Özgül Emre, İhsan Cibelik ve Serkan Küpeli’ye yapılan operasyondan hemen sonra Türkiye’ye giden, Türkiye adalet bakanı ve bizzat Cumhurbaşkanı Erdoğan ile görüşen bu savcı kimden emir alıyor olabilir?
Erdoğan’dan onur madalyası ve tebrikler alan Peter Frank bu iddianameyi yayınlayarak görevine devam ediyor.
Biz soruyoruz;
Türkiye faşizmi ile neyin pazarlığı yapıldı? Peter Frank Erdoğan’dan ne için onur madalyası aldı?
Kimlerin isimleri verildi ve neden Türkiye faşizmin emri üzerine devrimciler tutuklanıyor?

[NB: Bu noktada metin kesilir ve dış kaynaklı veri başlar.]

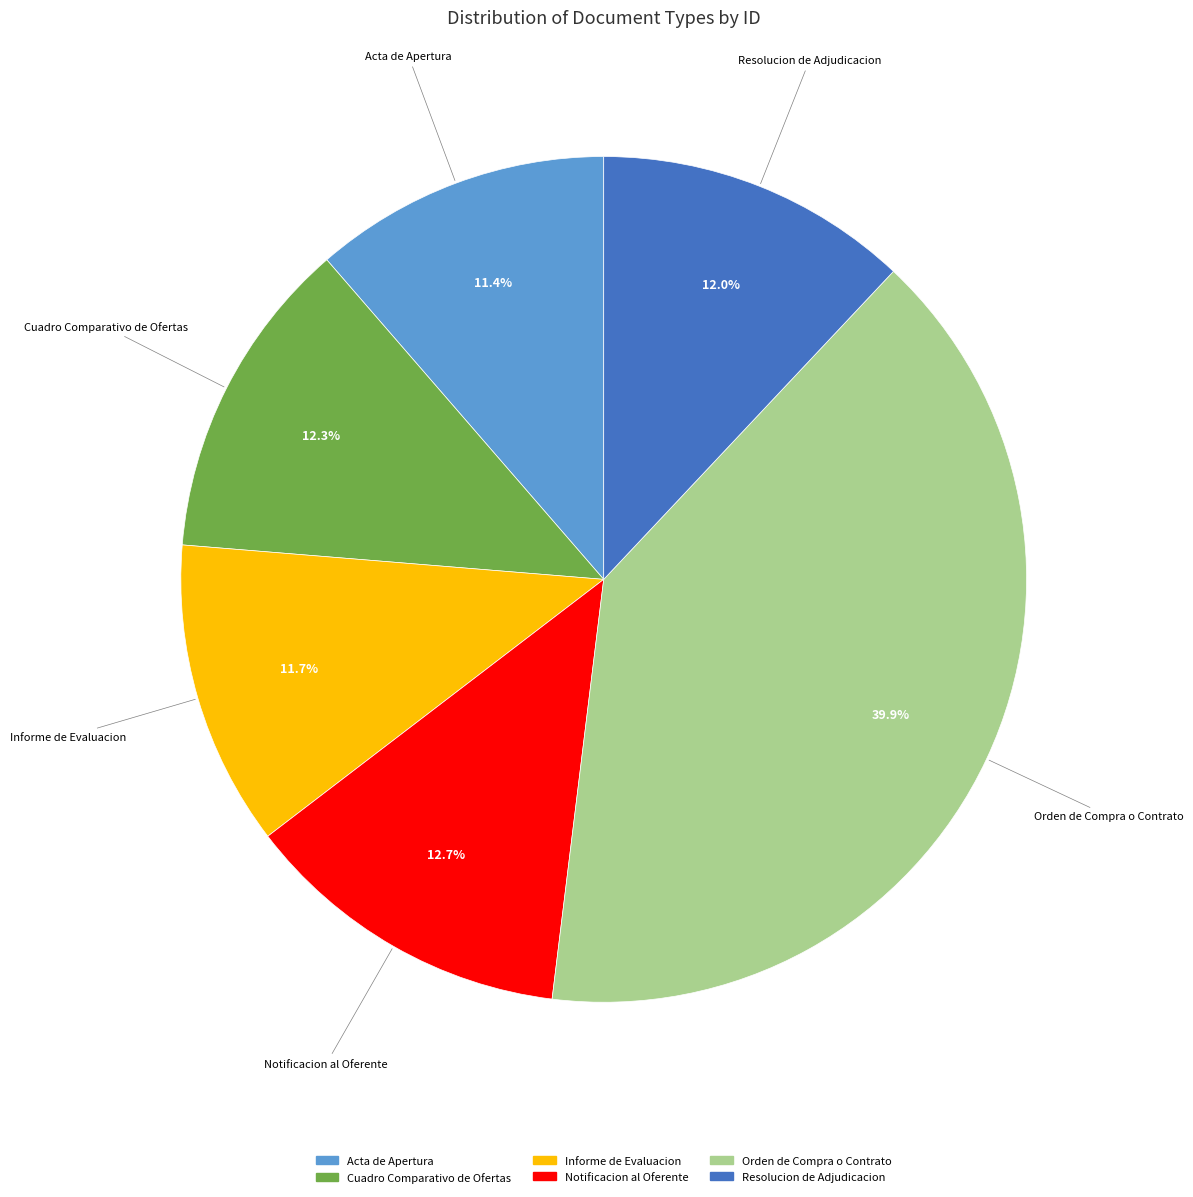

Count the number of slices in the pie.

6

Bu soruların cevabını biliyoruz elbette.
ALMAN EMPERYALİZMİ DEVRİMCİLERİN KARŞISINDAN TİR TİR TİTRİYOR. DEVRİM VE SOSYALİZM İNANCINDAN KORKUYOR!
BU YÜZDEN BU İNANCI TAŞIYAN DEVRİMCİLERE KARŞI DÜŞMANDIR VE BU DÜŞMANLIĞINI 129A VE B YASALARI İLE GÖSTERİYOR!
BU DÜŞMANLIĞINI TÜRKİYE FAŞİZMİ İLE YAPTĞI PAZARLIKLAR VE İŞ BİRLİĞİ İLE GÖSTERİYOR!
BU DÜŞMANLIĞINI YAYINLADIĞI GÜLÜNÇ İDDİANAMELER İLE GÖSTERİYOR!
129 b yasasının kendisi anayasasının ilk 6 maddesinin reddedilmesidir.
129 b yasası dünya halklarının kazandığı tüm hakların gasp edilmesidir.
129 b yasası İzinli yaptığın bir eylemin yıllar sonra karşına delil olarak çıkması demektir.
İşte bu şekilde anti-faşist ve devrimci mücadeleyi bitirmek istiyorlar.
İnsanların kendi haklarını kullanmalarından korkmalarını istiyorlar.
Ama her ne olursa olsun, Federal savcılık ve alman emperyalizmi bilmeli ki;
Biz boyun eğmeyeceğiz!
Tarihsel olarak biz haklıyız.
Onlar da biliyor ki; meşru ve haklı olan biziz.
Onlar ellerindeki güçleri kullanarak ve iktidarlarını kullanarak, devrimcileri dört duvar arasına atarak kazanacaklarını sanıyorlar.
Oysa Almanya iki dünya savaşı çıkarmış ikisini de kaybetmiştir.
Kaybetmeye mahkumlar!
Şunu bilmeleri gerekiyor; Bugün Özgül Emre, İhsan Cibelik, yarın milyonlar olacak bu adaletsizliğe karşı çıkan.
O yüzden hapishaneler ile zulüm düzeninizi uzatırsınız ama asla kazanamazsınız.
Evet iktidarsınız, yargı mekanizması, basın televizyonlar gazeteler, maddi güç her şey sizin elinizde.
Ama bir eksiğiniz var; HALK.
Adaletsizliği yaşayan bir halkı bir yere kadar baskılar ile susturabilirsiniz, bir yere kadar yalan makinalarınızla kandırabilirsiniz.
Sıra ona geldiğinde onu tutamazsınız.
İşte o zaman yeni Özgüller, İhsanlar çıkacak karşınıza ve siz yine kaybedeceksiniz!
Biz diyoruz ki;
Faşizme karşı mücadele etmek suç değildir, ırkçılığa karşı mücadele etmek suç değildir.
Bu Mücadeleyi Yargılayamayacaksınız!
O mahkemelerde yargılanan olacaksınız!
Asıl mücadele etmemek, göz yummak onursuzluktur.
Biz Onurumuzu, İnancımızı ve Tarihimizi korumaya devam edeceğiz!
Biz Mücadeleyi Büyütmeye Devam Edeceğiz!
BİZİ TERÖRİZE EDEMEZSİNİZ, BİZİ YARGILAYAMAZSINIZ, BİZİ YILDIRAMAZSINIZ!
ÖZGÜL EMRE, İHSAN CİBELİK VE SERKAN KÜPELİ ONURUMUZDUR!